**Die Aufgabe:**
Schreib aus dem Text über die Veranstaltungsreihe die Stelle von „Den Auftakt markiert“ bis einschließlich „Probleme ...“ Wort für Wort ab.
──────── Zu prüfender Text ────────
Den Auftakt markiert eine Vorlesung der Mikrobiologin Christa Schleper von der Universität Wien am 11. Februar. Während diese Veranstaltung mit anschließendem runden Tisch im Rahmen der "STEM fatale"-Vorlesungsreihe noch Campus-intern abgehalten wird, sind die weiteren Schritte zum Teil auch öffentlich zugänglich. So startet am 8. März eine Ausstellung, die "Interviews ohne Worte" präsentiert. Die Antworten auf jeweils vier Fragen an in der Wissenschaft tätige Frauen, Männer, Paare und Eltern werden dabei in Form von Fotografien in Szene gesetzt. Diese Porträt-Reihe wird in den Folgemonaten laufend erweitert. Ein Resümee über die Aktivitäten soll dann im Rahmen einer abschließenden Podiumsdiskussion im Oktober gezogen werden.
Probleme ...
──────── Die Daten ────────
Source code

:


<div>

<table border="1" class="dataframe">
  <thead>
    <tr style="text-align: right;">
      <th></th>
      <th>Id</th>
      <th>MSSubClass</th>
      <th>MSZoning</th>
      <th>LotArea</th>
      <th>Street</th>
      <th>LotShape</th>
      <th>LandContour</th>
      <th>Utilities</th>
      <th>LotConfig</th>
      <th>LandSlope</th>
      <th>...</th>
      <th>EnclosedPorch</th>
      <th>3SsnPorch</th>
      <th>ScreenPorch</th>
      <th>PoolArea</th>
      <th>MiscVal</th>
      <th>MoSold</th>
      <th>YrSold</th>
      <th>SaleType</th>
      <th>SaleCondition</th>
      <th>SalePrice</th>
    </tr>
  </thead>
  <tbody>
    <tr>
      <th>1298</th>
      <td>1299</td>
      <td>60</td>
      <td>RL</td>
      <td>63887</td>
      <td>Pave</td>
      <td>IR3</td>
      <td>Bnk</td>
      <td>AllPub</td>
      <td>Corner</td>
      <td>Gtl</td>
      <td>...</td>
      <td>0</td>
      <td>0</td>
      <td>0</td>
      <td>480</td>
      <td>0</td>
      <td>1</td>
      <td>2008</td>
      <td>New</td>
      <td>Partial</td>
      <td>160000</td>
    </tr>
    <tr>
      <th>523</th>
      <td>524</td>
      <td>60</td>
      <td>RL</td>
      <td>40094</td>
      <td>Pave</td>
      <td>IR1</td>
────────
**Deine Antwort:**
Den Auftakt markiert eine Vorlesung der Mikrobiologin Christa Schleper von der Universität Wien am 11. Februar. Während diese Veranstaltung mit anschließendem runden Tisch im Rahmen der "STEM fatale"-Vorlesungsreihe noch Campus-intern abgehalten wird, sind die weiteren Schritte zum Teil auch öffentlich zugänglich. So startet am 8. März eine Ausstellung, die "Interviews ohne Worte" präsentiert. Die Antworten auf jeweils vier Fragen an in der Wissenschaft tätige Frauen, Männer, Paare und Eltern werden dabei in Form von Fotografien in Szene gesetzt. Diese Porträt-Reihe wird in den Folgemonaten laufend erweitert. Ein Resümee über die Aktivitäten soll dann im Rahmen einer abschließenden Podiumsdiskussion im Oktober gezogen werden.
Probleme ...